* **WHAT TO WORK ON**
Write out exactly the lines from the first line of the records below through the line that contains "MISCELLANEOUS PIECES", and stop there.

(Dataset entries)
┄┄┄┄┄┄
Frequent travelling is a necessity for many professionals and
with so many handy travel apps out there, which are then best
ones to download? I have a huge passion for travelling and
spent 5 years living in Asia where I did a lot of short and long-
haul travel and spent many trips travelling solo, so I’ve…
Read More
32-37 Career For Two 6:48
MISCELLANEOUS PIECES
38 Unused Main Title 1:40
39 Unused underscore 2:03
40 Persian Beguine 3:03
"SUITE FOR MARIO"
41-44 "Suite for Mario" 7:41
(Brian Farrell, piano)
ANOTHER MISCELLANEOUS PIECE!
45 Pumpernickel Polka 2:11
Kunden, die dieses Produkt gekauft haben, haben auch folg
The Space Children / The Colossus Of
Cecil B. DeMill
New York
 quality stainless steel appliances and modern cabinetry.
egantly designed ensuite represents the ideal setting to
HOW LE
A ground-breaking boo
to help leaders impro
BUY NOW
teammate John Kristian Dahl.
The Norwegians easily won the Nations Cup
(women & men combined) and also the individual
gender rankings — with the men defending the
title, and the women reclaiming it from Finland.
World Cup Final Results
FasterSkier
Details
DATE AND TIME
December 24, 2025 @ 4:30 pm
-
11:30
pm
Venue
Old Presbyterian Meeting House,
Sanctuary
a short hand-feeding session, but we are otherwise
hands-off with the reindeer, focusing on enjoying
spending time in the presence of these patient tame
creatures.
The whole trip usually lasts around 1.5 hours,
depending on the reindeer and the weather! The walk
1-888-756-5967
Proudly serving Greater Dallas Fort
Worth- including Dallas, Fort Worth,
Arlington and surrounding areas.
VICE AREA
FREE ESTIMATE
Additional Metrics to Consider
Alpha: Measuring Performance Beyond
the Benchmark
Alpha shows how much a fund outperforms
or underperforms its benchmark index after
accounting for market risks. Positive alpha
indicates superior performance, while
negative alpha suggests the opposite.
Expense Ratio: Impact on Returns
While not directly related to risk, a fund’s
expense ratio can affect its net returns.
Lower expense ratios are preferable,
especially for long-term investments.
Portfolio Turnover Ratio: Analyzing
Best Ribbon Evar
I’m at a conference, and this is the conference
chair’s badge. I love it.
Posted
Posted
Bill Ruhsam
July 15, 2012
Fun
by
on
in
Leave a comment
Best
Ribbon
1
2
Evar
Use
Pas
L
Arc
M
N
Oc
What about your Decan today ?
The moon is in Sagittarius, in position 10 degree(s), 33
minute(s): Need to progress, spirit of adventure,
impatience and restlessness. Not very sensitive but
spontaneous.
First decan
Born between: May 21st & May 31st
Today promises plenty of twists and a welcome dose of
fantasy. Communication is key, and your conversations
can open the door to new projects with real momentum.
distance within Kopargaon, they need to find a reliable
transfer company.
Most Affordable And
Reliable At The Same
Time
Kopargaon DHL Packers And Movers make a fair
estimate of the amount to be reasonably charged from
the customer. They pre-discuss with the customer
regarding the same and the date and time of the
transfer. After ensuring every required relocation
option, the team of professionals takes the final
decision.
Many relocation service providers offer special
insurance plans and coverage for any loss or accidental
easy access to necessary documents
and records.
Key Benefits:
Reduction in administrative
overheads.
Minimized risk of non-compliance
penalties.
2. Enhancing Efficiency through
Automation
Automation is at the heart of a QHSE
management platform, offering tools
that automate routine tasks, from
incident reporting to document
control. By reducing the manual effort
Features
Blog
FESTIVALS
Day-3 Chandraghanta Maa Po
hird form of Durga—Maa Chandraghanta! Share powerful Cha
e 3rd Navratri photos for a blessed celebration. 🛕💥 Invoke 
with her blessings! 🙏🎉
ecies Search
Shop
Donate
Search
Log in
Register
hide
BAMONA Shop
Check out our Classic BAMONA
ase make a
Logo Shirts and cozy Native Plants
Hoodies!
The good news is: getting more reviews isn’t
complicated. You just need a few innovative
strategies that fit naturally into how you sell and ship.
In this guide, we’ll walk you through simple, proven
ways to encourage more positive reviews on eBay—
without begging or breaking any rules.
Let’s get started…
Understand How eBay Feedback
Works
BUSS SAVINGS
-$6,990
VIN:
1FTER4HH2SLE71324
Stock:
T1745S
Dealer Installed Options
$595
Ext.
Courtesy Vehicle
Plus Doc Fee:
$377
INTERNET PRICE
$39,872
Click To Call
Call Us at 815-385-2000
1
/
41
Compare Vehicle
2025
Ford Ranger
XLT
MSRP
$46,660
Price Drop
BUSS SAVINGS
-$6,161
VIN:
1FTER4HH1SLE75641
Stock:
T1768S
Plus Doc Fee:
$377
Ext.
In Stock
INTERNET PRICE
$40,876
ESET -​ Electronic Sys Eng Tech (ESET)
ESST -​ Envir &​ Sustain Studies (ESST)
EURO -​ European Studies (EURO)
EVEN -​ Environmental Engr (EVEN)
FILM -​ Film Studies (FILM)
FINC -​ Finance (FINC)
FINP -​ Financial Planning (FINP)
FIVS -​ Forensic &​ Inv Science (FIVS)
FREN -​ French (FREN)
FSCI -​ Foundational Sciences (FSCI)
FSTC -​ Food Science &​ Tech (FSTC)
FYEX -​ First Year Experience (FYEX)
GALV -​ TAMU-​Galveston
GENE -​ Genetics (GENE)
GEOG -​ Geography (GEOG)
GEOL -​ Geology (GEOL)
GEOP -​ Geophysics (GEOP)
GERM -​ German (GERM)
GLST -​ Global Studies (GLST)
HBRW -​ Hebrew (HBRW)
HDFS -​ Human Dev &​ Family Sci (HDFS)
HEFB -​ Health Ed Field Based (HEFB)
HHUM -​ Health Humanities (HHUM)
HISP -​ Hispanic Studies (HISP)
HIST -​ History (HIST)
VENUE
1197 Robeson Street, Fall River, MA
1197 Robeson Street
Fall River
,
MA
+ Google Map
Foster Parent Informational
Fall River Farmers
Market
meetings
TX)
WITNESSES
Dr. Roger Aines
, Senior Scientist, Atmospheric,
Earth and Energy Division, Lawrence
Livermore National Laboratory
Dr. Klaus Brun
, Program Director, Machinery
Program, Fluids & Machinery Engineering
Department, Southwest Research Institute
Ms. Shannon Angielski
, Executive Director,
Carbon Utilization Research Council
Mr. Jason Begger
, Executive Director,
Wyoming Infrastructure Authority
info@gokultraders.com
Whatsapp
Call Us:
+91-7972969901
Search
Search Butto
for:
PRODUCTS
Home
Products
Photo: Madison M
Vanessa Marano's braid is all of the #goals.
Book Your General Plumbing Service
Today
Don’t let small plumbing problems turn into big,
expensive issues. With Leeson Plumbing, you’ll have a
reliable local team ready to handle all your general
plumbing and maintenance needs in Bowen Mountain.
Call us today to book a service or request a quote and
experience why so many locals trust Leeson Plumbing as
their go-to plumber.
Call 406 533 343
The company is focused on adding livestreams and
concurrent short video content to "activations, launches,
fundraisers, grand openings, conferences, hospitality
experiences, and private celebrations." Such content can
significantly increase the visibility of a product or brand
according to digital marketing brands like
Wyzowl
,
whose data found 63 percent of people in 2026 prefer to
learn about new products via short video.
┄┄┄┄┄┄
* **EXPECTED OUTPUT**
Frequent travelling is a necessity for many professionals and
with so many handy travel apps out there, which are then best
ones to download? I have a huge passion for travelling and
spent 5 years living in Asia where I did a lot of short and long-
haul travel and spent many trips travelling solo, so I’ve…
Read More
32-37 Career For Two 6:48
MISCELLANEOUS PIECES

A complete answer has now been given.